My personal setup for the small streams of Wales is a 4wt 9’ in early season when the trees are yet to bloom fully (I can get away with the longer length, or in later season when casting conditions become a little tighter, a #3 weight 7’ rod. Both rods have a mid-flex rating.
With your small fly box of five patterns, a bottle of water/flask of coffee/hipflask of whisky and an energy bar or two, you’ll be set for a day on the tributaries and small streams. You will be walking a lot in these small stream environments too, so it is important to travel light, or you’ll be tired before you get anywhere, therefore, light-weight wading boots help.

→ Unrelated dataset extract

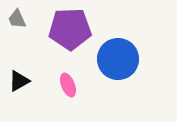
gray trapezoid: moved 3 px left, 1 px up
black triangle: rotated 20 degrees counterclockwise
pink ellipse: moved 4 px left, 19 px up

I also find a Chest/Backpack holds everything comfortably and helps disperse the weight easily enough that you aren’t feeling tired or experiencing back pains after just a mile. Add to this a pair of breathable waders, and you’re done.
Leader & Tippets for Small Streams
Regarding leader and tippet material, this again comes down to simplicity. I personally favour 6X/3.5lb tapered leaders around 7’ in length. I’ll start by fishing directly off the end of the tippet, or after the expected changing of flies/shortening of leader, I’ll add an applicable length of 6X tippet. Tippet choice is a personal affair, so each to their own.
Stealth plus simple flies equals wild brown trout, it’s as simple as that. If you aren’t absolutely shattered after a full day on a small stream, you’re doing it wrong.
Where to fish?
There are literally hundreds of options for small stream fishing in Wales, but one of the best ways to access them is through the Fishing Passport which is linked to the Book Fishing section of the Fishing In Wales website.
You can book day tickets online, which allow you to reserve a whole beat to yourself, or purchase a wild stream season pass, which for a very reasonable fee gives you unlimited access to around 60 small streams.